- TEXT DES DOKUMENTS -
........

Karfreitags-Razzia in Viersen: 162 km/h in der 70er-Zone – Fahrer verliert Führerschein
Lotta MüllerKarfreitags-Razzia in Viersen: 162 km/h in der 70er-Zone – Fahrer verliert Führerschein
An Karfreitag beteiligte sich die Polizei Viersen an einer grenzüberschreitenden Razzia gegen Rasen, rücksichtsloses Fahren und illegale Fahrzeugumbauten. Beamte führten in der gesamten Region Kontrollen durch, um Verstöße gegen die Verkehrsregeln zu ahnden.
Während die Mehrheit der Autofahrer sich an die Vorschriften hielt, wurden einige wenige bei schweren Verstößen ertappt. Im Rahmen der Aktion registrierte die Polizei 199 Fälle von Geschwindigkeitsüberschreitungen sowie 14 weitere Verkehrsvergehen. Bekannte Treffpunkte für illegales Tuning oder protzige Fahrmanöver wurden nicht ausgemacht.

........

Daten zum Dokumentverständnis

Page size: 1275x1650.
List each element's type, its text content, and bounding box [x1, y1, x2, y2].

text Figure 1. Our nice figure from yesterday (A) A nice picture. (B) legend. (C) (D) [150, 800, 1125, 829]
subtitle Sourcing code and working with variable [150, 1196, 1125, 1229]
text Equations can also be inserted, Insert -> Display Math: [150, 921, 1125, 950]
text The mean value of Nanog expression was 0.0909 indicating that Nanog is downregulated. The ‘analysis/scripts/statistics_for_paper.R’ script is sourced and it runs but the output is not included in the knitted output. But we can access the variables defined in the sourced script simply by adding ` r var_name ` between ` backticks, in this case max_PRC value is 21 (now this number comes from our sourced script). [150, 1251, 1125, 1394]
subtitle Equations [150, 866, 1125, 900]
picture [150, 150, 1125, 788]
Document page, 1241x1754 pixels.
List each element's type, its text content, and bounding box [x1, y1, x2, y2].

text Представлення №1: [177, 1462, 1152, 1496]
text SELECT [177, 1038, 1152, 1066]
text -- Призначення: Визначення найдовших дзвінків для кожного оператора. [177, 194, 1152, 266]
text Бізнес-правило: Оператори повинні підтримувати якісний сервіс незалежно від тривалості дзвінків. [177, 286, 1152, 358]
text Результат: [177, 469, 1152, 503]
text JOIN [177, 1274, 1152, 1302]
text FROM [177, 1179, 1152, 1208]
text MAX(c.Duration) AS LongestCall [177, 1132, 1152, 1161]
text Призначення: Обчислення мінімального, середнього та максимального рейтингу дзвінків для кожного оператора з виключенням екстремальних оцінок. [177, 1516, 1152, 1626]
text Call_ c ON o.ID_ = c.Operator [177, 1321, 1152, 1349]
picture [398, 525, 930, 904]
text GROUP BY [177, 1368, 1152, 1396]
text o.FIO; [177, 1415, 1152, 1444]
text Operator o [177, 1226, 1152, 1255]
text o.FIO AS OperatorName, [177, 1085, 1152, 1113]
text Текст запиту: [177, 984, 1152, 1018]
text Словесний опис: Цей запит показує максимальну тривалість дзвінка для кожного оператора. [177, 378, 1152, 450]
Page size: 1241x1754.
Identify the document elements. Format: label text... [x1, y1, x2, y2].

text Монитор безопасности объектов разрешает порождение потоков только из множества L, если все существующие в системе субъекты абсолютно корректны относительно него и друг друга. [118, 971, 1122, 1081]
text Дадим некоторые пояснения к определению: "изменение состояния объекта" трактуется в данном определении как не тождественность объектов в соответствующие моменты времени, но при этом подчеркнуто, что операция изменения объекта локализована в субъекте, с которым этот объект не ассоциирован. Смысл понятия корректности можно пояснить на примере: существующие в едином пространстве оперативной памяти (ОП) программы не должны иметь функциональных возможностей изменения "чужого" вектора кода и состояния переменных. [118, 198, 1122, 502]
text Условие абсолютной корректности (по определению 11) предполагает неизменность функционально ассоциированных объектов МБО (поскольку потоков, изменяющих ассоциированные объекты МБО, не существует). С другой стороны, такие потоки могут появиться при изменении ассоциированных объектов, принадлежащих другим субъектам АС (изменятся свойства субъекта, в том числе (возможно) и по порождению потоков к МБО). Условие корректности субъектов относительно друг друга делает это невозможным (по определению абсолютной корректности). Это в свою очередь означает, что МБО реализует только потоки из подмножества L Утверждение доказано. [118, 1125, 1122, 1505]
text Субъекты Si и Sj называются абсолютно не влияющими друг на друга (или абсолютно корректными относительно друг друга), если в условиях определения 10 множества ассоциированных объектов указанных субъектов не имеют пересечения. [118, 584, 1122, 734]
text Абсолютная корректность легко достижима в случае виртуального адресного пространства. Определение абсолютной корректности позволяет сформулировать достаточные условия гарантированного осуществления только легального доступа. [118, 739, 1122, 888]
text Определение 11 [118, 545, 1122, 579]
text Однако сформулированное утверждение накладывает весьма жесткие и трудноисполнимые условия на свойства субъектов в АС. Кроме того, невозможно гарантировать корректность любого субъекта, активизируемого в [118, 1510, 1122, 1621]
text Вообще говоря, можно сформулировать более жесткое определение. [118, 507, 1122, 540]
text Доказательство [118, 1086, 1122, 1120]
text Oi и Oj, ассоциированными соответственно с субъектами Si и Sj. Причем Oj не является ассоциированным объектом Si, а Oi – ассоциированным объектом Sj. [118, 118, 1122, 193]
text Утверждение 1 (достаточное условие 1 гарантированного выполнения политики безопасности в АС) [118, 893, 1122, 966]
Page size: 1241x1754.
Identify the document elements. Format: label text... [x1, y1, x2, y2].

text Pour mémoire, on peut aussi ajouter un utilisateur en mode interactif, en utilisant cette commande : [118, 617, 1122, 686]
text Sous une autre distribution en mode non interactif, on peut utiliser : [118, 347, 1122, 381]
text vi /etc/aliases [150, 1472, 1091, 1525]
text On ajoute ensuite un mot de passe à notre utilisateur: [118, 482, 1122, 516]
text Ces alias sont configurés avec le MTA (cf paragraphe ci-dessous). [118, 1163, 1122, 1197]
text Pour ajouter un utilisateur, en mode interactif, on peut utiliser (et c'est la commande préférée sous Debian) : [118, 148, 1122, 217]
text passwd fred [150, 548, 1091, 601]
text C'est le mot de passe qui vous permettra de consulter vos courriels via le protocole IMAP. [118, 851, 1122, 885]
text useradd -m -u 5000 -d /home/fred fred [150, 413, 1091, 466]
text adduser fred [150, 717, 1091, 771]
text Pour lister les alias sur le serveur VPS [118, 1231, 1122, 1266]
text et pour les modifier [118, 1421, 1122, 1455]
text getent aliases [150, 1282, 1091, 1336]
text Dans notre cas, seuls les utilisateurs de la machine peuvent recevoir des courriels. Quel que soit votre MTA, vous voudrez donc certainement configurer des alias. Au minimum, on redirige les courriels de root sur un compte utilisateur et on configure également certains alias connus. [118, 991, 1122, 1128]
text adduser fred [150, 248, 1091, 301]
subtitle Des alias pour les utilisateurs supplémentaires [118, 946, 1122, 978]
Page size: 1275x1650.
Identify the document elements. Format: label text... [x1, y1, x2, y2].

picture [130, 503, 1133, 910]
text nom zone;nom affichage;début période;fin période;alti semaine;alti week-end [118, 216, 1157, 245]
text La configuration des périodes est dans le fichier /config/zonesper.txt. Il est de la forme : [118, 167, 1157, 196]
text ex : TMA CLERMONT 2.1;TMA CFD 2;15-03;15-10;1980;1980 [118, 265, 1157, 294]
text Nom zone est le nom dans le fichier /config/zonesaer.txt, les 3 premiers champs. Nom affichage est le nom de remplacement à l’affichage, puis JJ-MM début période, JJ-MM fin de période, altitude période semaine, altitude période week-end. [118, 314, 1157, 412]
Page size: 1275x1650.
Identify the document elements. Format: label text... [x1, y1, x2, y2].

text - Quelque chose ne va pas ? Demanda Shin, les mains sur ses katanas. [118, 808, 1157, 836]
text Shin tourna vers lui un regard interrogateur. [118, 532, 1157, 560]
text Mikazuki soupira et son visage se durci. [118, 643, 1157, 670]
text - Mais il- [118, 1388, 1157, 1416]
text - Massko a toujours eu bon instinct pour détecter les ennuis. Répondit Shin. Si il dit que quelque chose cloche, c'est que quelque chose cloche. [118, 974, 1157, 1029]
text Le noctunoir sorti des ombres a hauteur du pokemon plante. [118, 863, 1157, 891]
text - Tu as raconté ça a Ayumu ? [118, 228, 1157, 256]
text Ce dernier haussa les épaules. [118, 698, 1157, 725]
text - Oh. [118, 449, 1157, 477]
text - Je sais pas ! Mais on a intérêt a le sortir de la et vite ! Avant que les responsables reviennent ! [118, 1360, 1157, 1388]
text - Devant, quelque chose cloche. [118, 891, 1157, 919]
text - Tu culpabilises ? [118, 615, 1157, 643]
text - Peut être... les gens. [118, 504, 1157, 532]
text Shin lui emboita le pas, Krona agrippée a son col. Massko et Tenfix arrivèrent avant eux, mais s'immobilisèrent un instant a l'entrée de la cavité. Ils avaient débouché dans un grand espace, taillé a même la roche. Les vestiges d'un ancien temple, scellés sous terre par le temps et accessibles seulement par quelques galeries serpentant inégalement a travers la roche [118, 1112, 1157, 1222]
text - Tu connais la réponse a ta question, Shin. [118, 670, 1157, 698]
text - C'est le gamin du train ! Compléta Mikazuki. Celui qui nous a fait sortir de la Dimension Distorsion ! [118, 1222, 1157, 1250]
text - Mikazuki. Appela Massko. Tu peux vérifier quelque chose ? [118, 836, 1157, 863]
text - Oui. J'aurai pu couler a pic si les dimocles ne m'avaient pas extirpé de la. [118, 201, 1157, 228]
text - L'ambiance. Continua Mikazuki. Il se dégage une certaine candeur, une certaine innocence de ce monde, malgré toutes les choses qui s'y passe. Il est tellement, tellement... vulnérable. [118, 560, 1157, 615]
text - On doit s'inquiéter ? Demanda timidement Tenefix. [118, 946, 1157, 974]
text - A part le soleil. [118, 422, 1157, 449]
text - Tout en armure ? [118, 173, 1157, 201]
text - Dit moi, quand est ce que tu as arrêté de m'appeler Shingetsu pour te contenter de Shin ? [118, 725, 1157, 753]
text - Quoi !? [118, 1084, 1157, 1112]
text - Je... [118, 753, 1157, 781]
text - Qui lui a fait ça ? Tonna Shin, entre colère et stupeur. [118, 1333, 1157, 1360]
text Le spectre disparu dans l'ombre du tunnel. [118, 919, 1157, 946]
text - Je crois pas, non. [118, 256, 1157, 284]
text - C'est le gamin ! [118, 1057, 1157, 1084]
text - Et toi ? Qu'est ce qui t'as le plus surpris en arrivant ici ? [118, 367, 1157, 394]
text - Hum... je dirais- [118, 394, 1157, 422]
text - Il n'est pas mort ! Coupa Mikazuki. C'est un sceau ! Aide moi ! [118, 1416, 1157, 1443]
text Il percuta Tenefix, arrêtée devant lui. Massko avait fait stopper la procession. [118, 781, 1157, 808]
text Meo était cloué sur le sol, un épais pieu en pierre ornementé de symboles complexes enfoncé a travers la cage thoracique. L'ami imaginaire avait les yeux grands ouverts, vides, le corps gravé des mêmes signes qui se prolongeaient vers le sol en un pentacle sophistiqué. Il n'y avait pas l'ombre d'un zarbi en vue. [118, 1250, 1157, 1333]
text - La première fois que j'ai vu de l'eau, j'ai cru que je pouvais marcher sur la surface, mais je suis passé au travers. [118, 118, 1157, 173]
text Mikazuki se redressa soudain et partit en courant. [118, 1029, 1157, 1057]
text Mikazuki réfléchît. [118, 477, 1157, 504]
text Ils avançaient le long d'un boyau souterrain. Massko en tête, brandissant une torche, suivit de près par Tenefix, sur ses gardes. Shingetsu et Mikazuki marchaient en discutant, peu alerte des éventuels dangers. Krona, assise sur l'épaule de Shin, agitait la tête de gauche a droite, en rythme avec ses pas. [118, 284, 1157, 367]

........

- AUFGABE 1 -
Gegen welche Verstöße richtete sich die Razzia laut dem Bericht über die Karfreitags-Razzia in Viersen? Nenne alle.
- AUFGABE 2 -
Schreib den Bericht über die Karfreitags-Razzia in Viersen nach seinem letzten Satz weiter.
Die Auflistung hat mit dem Bericht über die Karfreitags-Razzia in Viersen nichts zu tun.

- LÖSUNG 1 -
Rasen, rücksichtsloses Fahren und illegale Fahrzeugumbauten.

- LÖSUNG 2 -
Ein Fahrer in Nettetal-Leuth wurde mit 162 km/h in einer 70er-Zone geblitzt. Sein Fahrzeug wurde daraufhin stillgelegt und wegen technischer Veränderungen beschlagnahmt. Dem Fahrer drohen nun ein hohes Bußgeld, ein dreimonatiges Fahrverbot sowie die Kosten für ein Sachverständigengutachten.
Insgesamt wurden 60 Autofahrer verwarnt, zwei erhielten ein sofortiges Fahrverbot. Trotz dieser Vorfälle hielten sich die meisten kontrollierten Fahrer an die Geschwindigkeitsbegrenzungen und Verkehrsregeln. Die Aktion zeigte sowohl die Einhaltung der Regeln als auch schwere Verstöße gegen das Verkehrsrecht. Der Fahrer, der mit mehr als der doppelten erlaubten Geschwindigkeit unterwegs war, muss mit einem dreimonatigen Führerscheinentzug und hohen Strafen rechnen. Die Behörden werden die Straßen weiterhin auf gefährliches Fahren und illegale Fahrzeugveränderungen überwachen.